Where it is impractical to use infiltration (eg. because of nearby foundations, impermeable or contaminated ground, or high groundwater), it is preferable to discharge it to a watercourse or, failing this, to a surface water sewer or, as a last resort, to a combined sewer. Surface water must not be discharged into a foul drain or sewer.
I’m considering a new patio or driveway.
In order to avoid increasing flood risk elsewhere, it is preferable for these to be sloped towards permeable ground or to be made of pervious materials. Pervious materials include both porous materials (eg. as reinforced grass or gravel, porous concrete or porous asphalt) and permeable materials (eg. clay bricks or concrete blocks, designed to allow water to flow through joints or voids). As well as minimising environmental impact, this avoids the cost of drainage.
Surface water from hardstandings must not be allowed to run onto the highway, where it could lead to accidents or cause a nuisance.
Where it is impractical to drain onto pervious ground or use a pervious paving, it is preferable to keep the extra surface water on site, in order to avoid increasing flood risk elsewhere. This can be achieved by using a soakaway or some other way of allowing it to soak into the ground (referred to as infiltration).
Approved Document H gives advice on sizing soakaways. Where it is impractical to use infiltration (eg. because of nearby foundations, impermeable or contaminated ground, or high groundwater), it is preferable to discharge it to a watercourse or, failing this, to a surface water sewer or, as a last resort, to a combined sewer. Surface water must not be discharged into a foul drain or sewer.
What size pipes do I need from kitchen and bathroom appliances?

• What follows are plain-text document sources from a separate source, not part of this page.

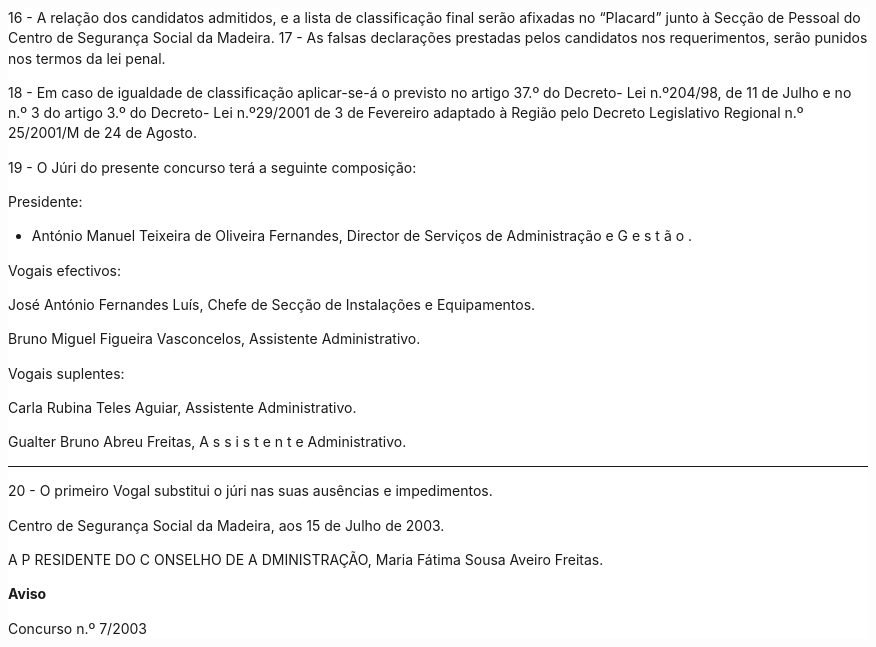 
16 - A relação dos candidatos admitidos, e a lista de
classificação final serão afixadas no “Placard” junto
à Secção de Pessoal do Centro de Segurança Social
da Madeira.
17 - As falsas declarações prestadas pelos candidatos nos
requerimentos, serão punidos nos termos da lei
penal.


18 - Em caso de igualdade de classificação aplicar-se-á o
previsto no artigo 37.º do Decreto- Lei n.º204/98, de
11 de Julho e no n.º 3 do artigo 3.º do Decreto- Lei
n.º29/2001 de 3 de Fevereiro adaptado à Região pelo
Decreto Legislativo Regional n.º 25/2001/M de 24
de Agosto.


19 - O Júri do presente concurso terá a seguinte composição:


Presidente:
   - António Manuel Teixeira de Oliveira Fernandes, Director de Serviços de Administração e
G e s t ã o .


Vogais efectivos:

   José António Fernandes Luís, Chefe de
Secção de Instalações e Equipamentos.

   Bruno Miguel Figueira Vasconcelos, Assistente Administrativo.


Vogais suplentes:

   Carla Rubina Teles Aguiar, Assistente Administrativo.

   Gualter Bruno Abreu Freitas, A s s i s t e n t e
Administrativo.




---

20 - O primeiro Vogal substitui o júri nas suas ausências
e impedimentos.


Centro de Segurança Social da Madeira, aos 15 de Julho
de 2003.


A P RESIDENTE DO C ONSELHO DE A DMINISTRAÇÃO, Maria
Fátima Sousa Aveiro Freitas.


**Aviso**


Concurso n.º 7/2003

Pipes need to be sized for the flow of water, to minimise the risk of blockage and to allow air movement. Advice on pipe sizes is given in Approved Document H.
Sanitary pipework should be designed with access hatches, or be capable of being dismantled, in order to deal with blockages.
Rodding eyes and access chambers should be used to enable all parts of the underground drainage to be cleared and to allow removal of blockages.
Do I need a ventilating pipe through the roof?
Sanitary pipework needs to be ventilated to avoid air from the pipework and drains from escaping into the building.
The normal way of doing this is to extend the pipework (known as the ventilating pipe) to outside the building, leaving the end open (but protected with a mesh to prevent birds getting in). To stop smells entering a building, the open end of the ventilating pipe should be at least three metres to the side of, or extended to 0.9m above, any opening into a building.
If the drainage is already ventilated, additional ground floor appliances (eg. a WC and washbasin) may be connected directly to the drain without a ventilating pipe.
It may be possible to use proprietary valves to avoid the need for ventilating pipes.